TASK PROMPT
Scan the entries below for the word "Check" and copy every line where it turns up.

DATA EXTRACTS section start

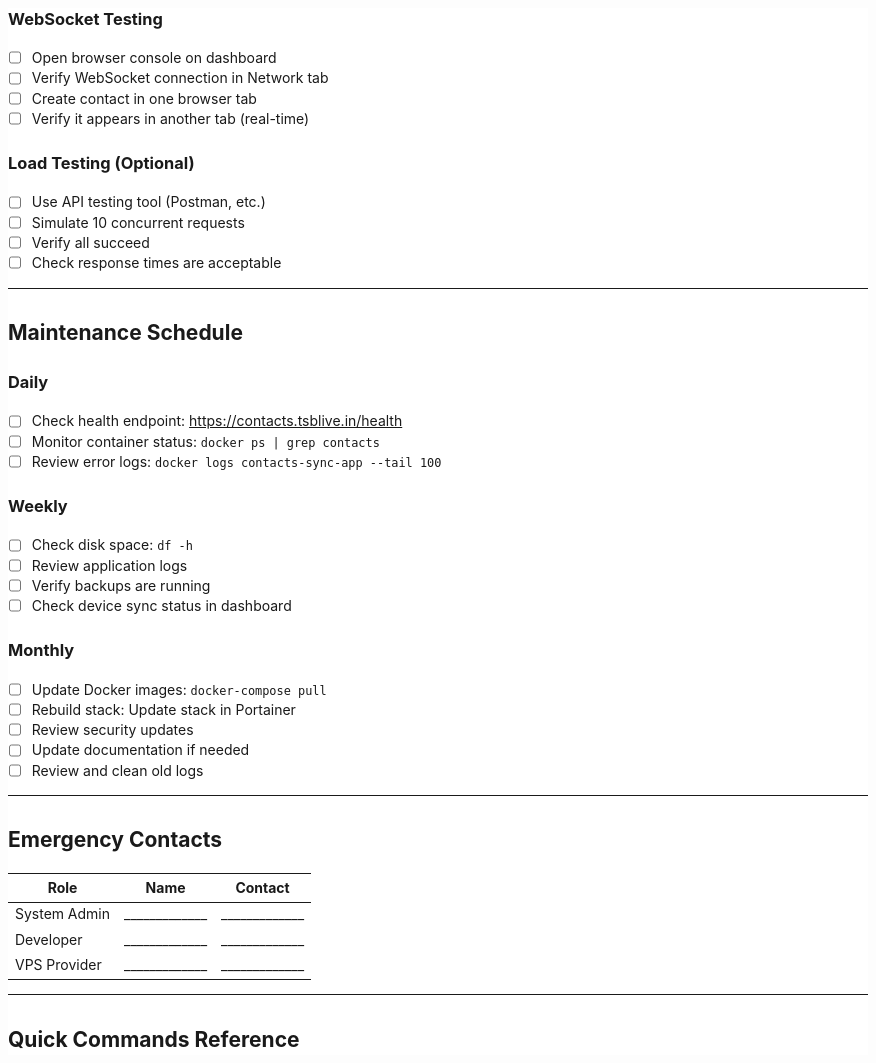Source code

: ### WebSocket Testing
- [ ] Open browser console on dashboard
- [ ] Verify WebSocket connection in Network tab
- [ ] Create contact in one browser tab
- [ ] Verify it appears in another tab (real-time)

### Load Testing (Optional)
- [ ] Use API testing tool (Postman, etc.)
- [ ] Simulate 10 concurrent requests
- [ ] Verify all succeed
- [ ] Check response times are acceptable

---

## Maintenance Schedule

### Daily
- [ ] Check health endpoint: https://contacts.tsblive.in/health
- [ ] Monitor container status: `docker ps | grep contacts`
- [ ] Review error logs: `docker logs contacts-sync-app --tail 100`

### Weekly
- [ ] Check disk space: `df -h`
- [ ] Review application logs
- [ ] Verify backups are running
- [ ] Check device sync status in dashboard

### Monthly
- [ ] Update Docker images: `docker-compose pull`
- [ ] Rebuild stack: Update stack in Portainer
- [ ] Review security updates
- [ ] Update documentation if needed
- [ ] Review and clean old logs

---

## Emergency Contacts

| Role | Name | Contact |
|------|------|---------|
| System Admin | _____________ | _____________ |
| Developer | _____________ | _____________ |
| VPS Provider | _____________ | _____________ |

---

## Quick Commands Reference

DATA EXTRACTS section end

OUTPUT
- [ ] Check response times are acceptable
- [ ] Check health endpoint: https://contacts.tsblive.in/health
- [ ] Check disk space: `df -h`
- [ ] Check device sync status in dashboard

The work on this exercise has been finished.